Who made the cutoff?

When the Teachers Service Commission (TSC) quietly raised the bar for the P1 upgrade program from KCSE C plain to C+, panic swept through the teaching profession. Thousands of hopefuls who had prepared to transition into junior secondary suddenly found themselves locked out. But who exactly made it past the new cutoff?

I dug into the verification memo released on September 18, 2025, focusing on three dimensions of the shortlisted applicants: where they come from, their age, and their KCSE grades. Together, these numbers sketch a clear picture of the shortlist.

Let’s start with where these teachers came from. One county stood out right away: Kakamega. More than 4,000 teachers from Kakamega made it onto the shortlist, far more than any other county. Bungoma, Nakuru, and Homa Bay followed, each sending in the thousands, while some counties only managed a few hundred names. The map of shortlisted teachers, in other words, was far from balanced — most of the weight fell on just a handful of regions.

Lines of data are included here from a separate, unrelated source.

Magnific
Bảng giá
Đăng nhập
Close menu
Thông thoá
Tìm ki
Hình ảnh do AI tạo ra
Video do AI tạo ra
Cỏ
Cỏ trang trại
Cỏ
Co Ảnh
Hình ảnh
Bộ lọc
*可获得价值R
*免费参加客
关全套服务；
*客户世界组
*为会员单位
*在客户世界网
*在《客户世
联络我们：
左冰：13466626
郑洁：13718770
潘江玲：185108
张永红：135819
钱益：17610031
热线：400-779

Age also plays a big part in this picture. The bulk of the teachers who qualified were in their 30s and 40s. To be precise, more than 24,000 were aged 31–40, while another 12,000 fell between 41 and 50. Younger teachers in their 20s appeared in much smaller numbers, just above 2,000, and the very oldest were barely visible. Only two teachers above 60 years old made it to the list. The pattern here is hard to miss — this was mostly a mid-career group, not fresh graduates or those nearing retirement.

Distribution of shortlisted teachers by age group. Most successful applicants were mid-career, with the bulk in their 30s and 40s.

And then there’s the grades themselves, the heart of the cutoff. Out of nearly 37,000 teachers, the vast majority — 27,268 to be exact — had exactly C+, right at the minimum. Another 9,685 had B-, while just under 2,000 were at a solid B. The higher you climb, the thinner the numbers get: only 63 teachers had B+, five had A-, and just one person in the entire country had an A. The data makes it clear — most who got in were standing right on the line, not far above it.

Distribution of shortlisted teachers by KCSE grade. The vast majority, over 27,000 teachers, qualified with the minimum C+ required.

So what does all of this show us? The new cutoff created a shortlist dominated by mid-career teachers, mostly concentrated in a few counties, and almost all sitting at the very minimum grade required. The headline isn’t hidden in the fine print: when the bar was raised to C+, most who made it barely cleared it, and very few were above.